Take a glance at the Table of Contents of the Appellate Rules Committee’s invaluable “Guide to Appealability of Interlocutory Orders.” The Guide sets forth the many, many categories of orders that have been evaluated by the Court of Appeals under the prevailing “substantial right” test for immediate appealability. As we often discuss on this blog, if the order affects a substantial right of a party, the party can appeal right away. Otherwise, she usually has to wait for a final judgment.

At the same time, the black-and-white categories in the Guide may leave some room for creative advocacy. For example, some defenses can fit into several different subsections of Rule 12(b) simultaneously. The defense of sovereign immunity, for instance, might be characterized as an issue of subject matter jurisdiction, personal jurisdiction, or simple failure to state a claim.

What about a plaintiff’s failure to give notice to a defendant of a nascent lawsuit? On the one hand, this failure may fit into Rule 12(b)(4) (insufficiency of process) and/or Rule 12(b)(5) (insufficiency of service of process). An order denying a motion to dismiss under those subsections, however, is not immediately appealable.

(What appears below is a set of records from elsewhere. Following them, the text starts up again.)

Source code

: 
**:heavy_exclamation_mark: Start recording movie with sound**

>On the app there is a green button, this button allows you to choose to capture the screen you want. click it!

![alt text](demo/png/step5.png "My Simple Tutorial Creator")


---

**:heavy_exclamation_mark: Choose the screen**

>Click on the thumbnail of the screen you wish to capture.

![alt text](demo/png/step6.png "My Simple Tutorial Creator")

Could this defense be characterized instead as a lack of jurisdiction over the person under Rule 12(b)(2)? After all, by virtue of the defects in service, the court never obtained jurisdiction over the person of the defendant, right? This distinction could be important, because “motions to dismiss for lack of personal jurisdiction affect a substantial right and are immediately appealable.” A.R. Haire, Inc. v. St. Denis, 176 N.C. App. 255, 257-58, 625 S.E.2d 894, 898 (2006).

Recently, in Crite v. Bussey, the Court of Appeals considered an appeal from an interlocutory order denying Defendant’s motion to dismiss. Plaintiff had attempted personal service on Defendant at his home, but failed, and then attempted service by publication. Defendant later moved to dismiss on the ground that he was never served, citing Rules 12(b)(2), (4), and (5). The trial court denied the motion, and Defendant appealed from the interlocutory order.

Judge Dietz, writing for a unanimous panel, dismissed the appeal as being taken from an order that did not affect a substantial right. Relying on a thirty-year-old Supreme Court case, Love v. Moore, the panel drew a distinction between (i) the weighty due process concerns presented when a defendant’s minimum contacts with North Carolina are called into question, on the one hand; and (ii) mere “technical questions concerned only with whether that authority was properly invoked from a procedural standpoint,” on the other. Orders touching upon the former should be, and are, immediately appealable because they affect a substantial right. Orders implicating the latter are not.

In short, the label placed on a motion to dismiss may not be enough to shoehorn a run-of-the-mill interlocutory order denying that motion into an order that affects a substantial right.